2. Wage and Hour Class Action is not the Only Risk for Independent Contractor Misclassification: Although wage and hour litigation in a class action setting certainly constitutes the potentially most devastating exposure, the Dynamex decision certainly opens the door for a host of other exposures to transportation companies doing business in California. Transportation employers will also be at risk for traditional employment-related causes of action such as harassment, discrimination and failure to provide workers' compensation insurance and other employee-related benefits.
3. Relying on the Owner-Operator Model is a Risky Proposition: Companies can no longer rely solely on the preference of drivers who want to operate independently. The Dynamex decision clearly demonstrates the stronger court interest in California in ensuring the preservation of worker rights to wage and hour benefits over driver preference for independence. As a result, many companies are considering adopting an alternative independent contractor model in which the motor carrier uses broker or freight forward authority to contract with the owner-operators who are working under their own independent motor carrier authority.
4. The Bar for Wage and Hour Class Certification is Lower : The Dynamex Court upheld the trial court's certification of a class of delivery drivers. The Court found that there was a sufficient commonality of interest as to whether Prong B of the ABC test was met because the employer was a delivery company. The Court reasoned that the question of whether the work performed by the drivers was outside the usual course of the business of the delivery company was amenable to determination on a class-wide basis. In Dynamex, the class of drivers certified by the trial court was limited to drivers who performed delivery services only for the company.
5. Prong B of the ABC Test is a Major Hurdle for the Use of Owner-Operators in California: Prong B changes prior standards by requiring an employer to demonstrate that a worker is not performing a duty or service that is provided with the usual course of the employer's business. The Court illustrated this Prong by using an example that a retailer who hires a plumber or electrician to perform maintenance will be able to demonstrate the independent contractor status of that worker. However, in situations where drivers are performing the identical service of the defendant company (i.e. making deliveries), transportation companies face an almost insurmountable task to satisfy this Prong.

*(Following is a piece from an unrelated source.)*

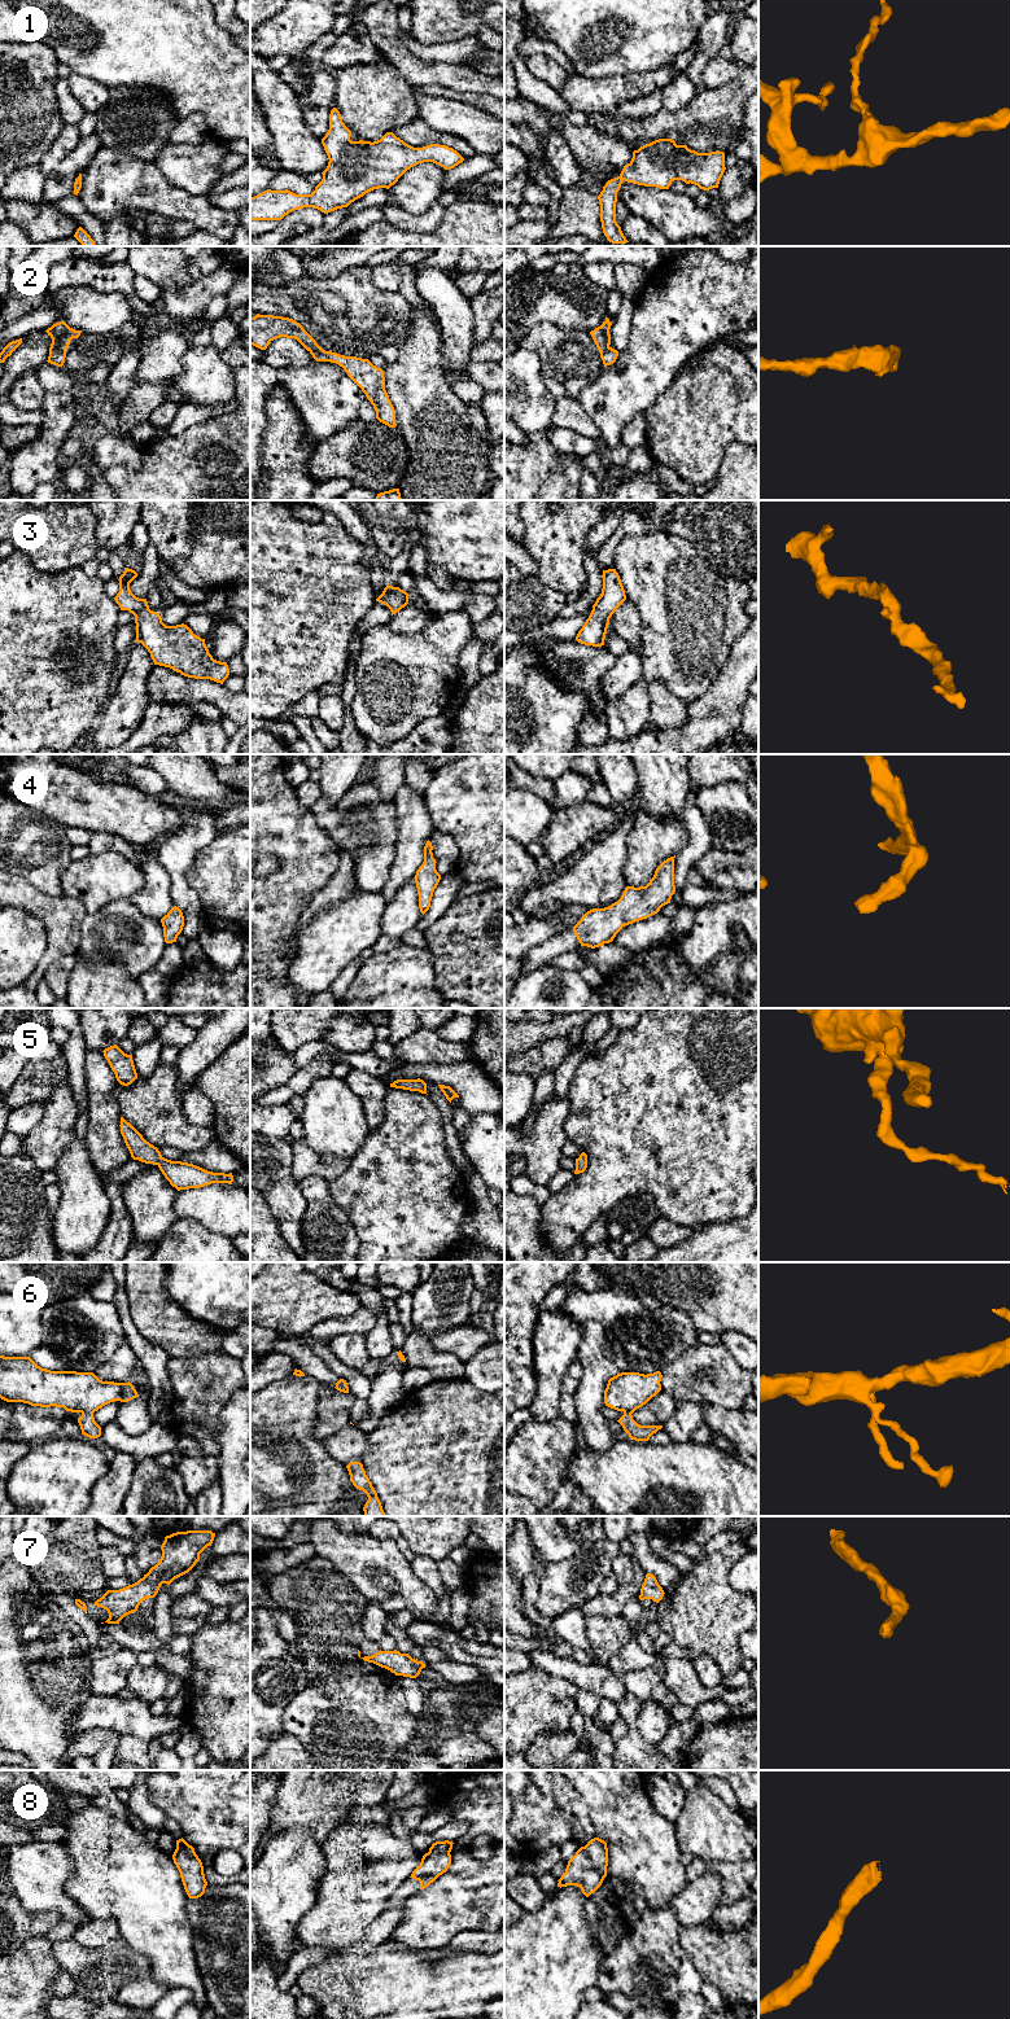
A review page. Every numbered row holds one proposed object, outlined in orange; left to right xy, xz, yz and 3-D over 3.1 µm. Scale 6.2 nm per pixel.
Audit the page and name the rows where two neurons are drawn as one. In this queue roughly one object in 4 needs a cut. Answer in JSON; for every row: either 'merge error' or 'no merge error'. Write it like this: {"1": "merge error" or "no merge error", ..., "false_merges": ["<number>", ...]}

6. Federal Preemption Exempting Motor Carriers from Complying with State Laws is Being Pursued Legislatively and through the Courts: The Western States Trucking Association (WSTA) recently filed a complaint for declaratory and injunctive relief in the United States District Court, Eastern District of California. The WSTA seeks a declaration that the Dynamex decision is preempted by federal law and argues that California's interpretation of the applicable wage order in Dynamex means that independent contractor drivers will be instantly transformed as a matter of law into employees upon crossing into and through California. The WSTA also contends that the Federal Aviation Administration Authorization Act of 1994 (FAAAA), which prohibits any state from enacting any law relating to the price, route or service of a motor carrier, preempts the California wage order. Even if the WSTA action fails in the 9th Circuit Court of Appeals, a split of authority in other states sets up the WSTA case as a potential matter to be heard by the United States Supreme Court. In addition, current legislation offered by Rep. Jeff Denham of California seeks to exempt motor carriers from complying with state laws that require employers to provide meal and rest breaks to employees. It would also preempt state rules on misclassification of truck drivers.
In sum, the Dynamex decision demonstrates a clear judicial preference in California to protect the state interest in ensuring workers' rights to wage and hour benefits over the interests of drivers who want to operate independently. In publishing this preference, the Court has created significant exposure for transportation companies via wage and hour and class action litigation and various traditional employment related theories. Therefore, it is crucial for transportation companies to monitor subsequent Court decisions or legislative changes that may limit Dynamex. And in the alternative, consideration should be given to different business models with drivers in the state.
 The Dynamex ABC test requires an employer to demonstrate all of the following prongs for a worker to be considered an independent contractor: (a) the worker is free from the control and direction of the hirer in connection with the performance of the work; (b) the worker performs work which is outside the usual scope of the employer's business; and (c) the worker is customarily engaged in an independent trade (i.e., taken steps to create their own independent business.)
|This article is presented for informational purposes only and is not intended to constitute legal advice.